> [Directive] Lines to restate from the data below: from the one containing "initial clk = 'b0;" to the one containing "Amp0 = 24'b0;", both included. Give them again exactly, and only them.

> [Exercise inputs]

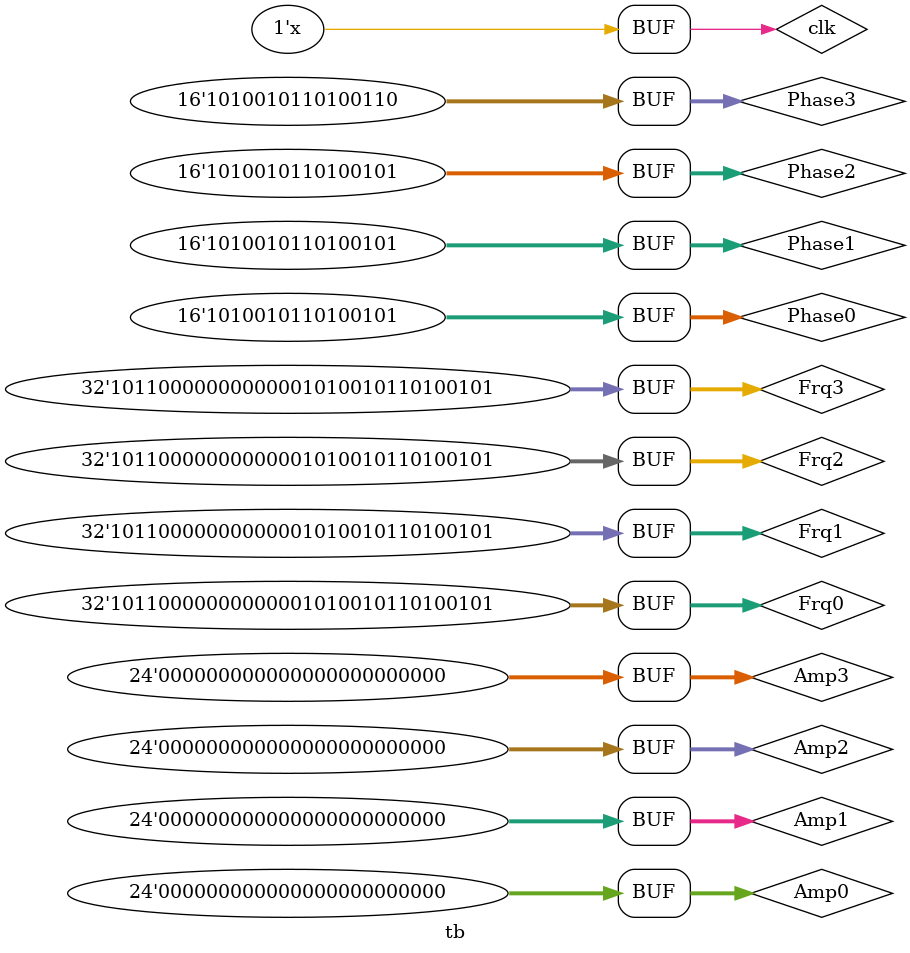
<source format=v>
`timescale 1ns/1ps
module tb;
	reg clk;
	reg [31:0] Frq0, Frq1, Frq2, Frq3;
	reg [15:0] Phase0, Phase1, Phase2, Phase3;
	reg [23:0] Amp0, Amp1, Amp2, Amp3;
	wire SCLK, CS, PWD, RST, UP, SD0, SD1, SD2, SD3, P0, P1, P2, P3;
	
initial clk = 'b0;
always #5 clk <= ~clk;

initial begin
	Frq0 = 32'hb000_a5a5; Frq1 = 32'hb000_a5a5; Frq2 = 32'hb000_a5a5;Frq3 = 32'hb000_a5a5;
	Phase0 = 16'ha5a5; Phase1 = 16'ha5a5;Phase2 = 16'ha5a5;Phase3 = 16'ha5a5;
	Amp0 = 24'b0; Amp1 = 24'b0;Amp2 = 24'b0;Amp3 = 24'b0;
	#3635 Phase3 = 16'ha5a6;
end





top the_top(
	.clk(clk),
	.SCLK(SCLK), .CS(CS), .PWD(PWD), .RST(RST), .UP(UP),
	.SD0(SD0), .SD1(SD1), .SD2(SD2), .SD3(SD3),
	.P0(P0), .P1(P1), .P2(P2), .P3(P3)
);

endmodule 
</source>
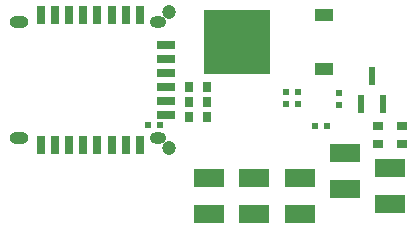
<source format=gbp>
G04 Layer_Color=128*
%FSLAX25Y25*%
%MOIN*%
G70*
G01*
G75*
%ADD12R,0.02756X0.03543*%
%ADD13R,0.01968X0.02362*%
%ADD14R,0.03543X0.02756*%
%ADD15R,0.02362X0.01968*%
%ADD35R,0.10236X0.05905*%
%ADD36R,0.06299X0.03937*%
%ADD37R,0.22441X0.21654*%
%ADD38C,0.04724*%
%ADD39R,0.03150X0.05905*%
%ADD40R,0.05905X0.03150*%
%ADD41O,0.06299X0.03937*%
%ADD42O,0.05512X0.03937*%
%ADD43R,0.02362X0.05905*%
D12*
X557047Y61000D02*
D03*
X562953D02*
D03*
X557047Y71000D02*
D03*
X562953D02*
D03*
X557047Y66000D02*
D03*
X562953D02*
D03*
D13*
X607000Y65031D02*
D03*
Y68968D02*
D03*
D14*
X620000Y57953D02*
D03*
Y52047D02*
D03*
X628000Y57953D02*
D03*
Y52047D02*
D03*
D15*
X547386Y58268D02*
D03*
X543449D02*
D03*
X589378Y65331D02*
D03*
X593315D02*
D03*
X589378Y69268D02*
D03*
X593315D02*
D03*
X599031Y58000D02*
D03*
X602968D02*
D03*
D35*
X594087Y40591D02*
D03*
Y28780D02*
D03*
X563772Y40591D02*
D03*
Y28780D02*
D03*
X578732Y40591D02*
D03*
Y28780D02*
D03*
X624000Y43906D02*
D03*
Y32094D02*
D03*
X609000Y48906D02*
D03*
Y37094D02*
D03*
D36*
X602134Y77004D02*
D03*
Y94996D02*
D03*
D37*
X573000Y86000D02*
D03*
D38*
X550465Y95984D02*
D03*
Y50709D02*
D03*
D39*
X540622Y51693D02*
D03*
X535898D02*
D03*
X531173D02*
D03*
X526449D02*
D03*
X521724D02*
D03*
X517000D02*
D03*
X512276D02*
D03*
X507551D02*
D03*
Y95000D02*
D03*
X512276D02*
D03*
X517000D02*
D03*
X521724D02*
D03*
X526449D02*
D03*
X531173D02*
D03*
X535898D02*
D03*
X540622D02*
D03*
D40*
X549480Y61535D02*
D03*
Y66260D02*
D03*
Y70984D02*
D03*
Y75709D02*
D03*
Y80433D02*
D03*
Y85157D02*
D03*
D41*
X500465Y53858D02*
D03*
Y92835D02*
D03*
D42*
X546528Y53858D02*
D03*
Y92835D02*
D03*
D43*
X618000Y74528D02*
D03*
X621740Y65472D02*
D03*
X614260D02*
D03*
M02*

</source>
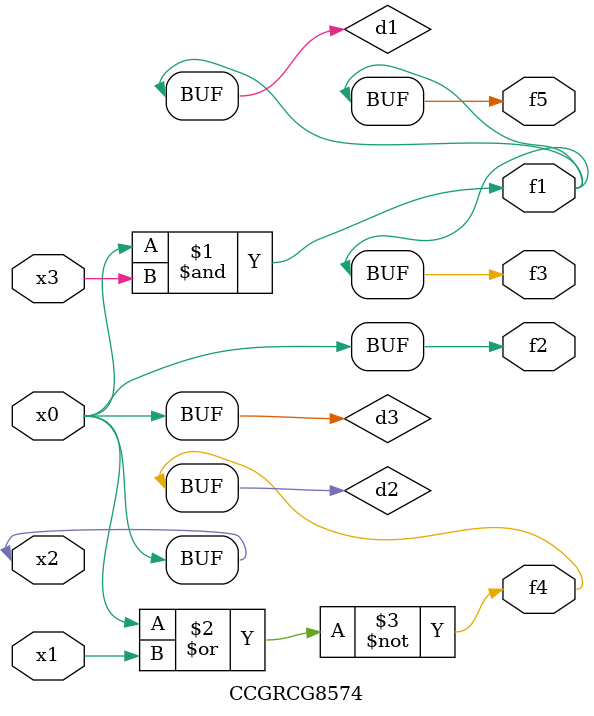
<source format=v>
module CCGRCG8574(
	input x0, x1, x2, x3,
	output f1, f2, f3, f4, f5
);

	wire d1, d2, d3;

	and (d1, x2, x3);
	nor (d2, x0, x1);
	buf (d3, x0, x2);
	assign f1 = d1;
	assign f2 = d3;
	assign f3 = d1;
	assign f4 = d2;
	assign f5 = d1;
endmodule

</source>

> [Worked solution]
initial clk = 'b0;
always #5 clk <= ~clk;

initial begin
	Frq0 = 32'hb000_a5a5; Frq1 = 32'hb000_a5a5; Frq2 = 32'hb000_a5a5;Frq3 = 32'hb000_a5a5;
	Phase0 = 16'ha5a5; Phase1 = 16'ha5a5;Phase2 = 16'ha5a5;Phase3 = 16'ha5a5;
	Amp0 = 24'b0; Amp1 = 24'b0;Amp2 = 24'b0;Amp3 = 24'b0;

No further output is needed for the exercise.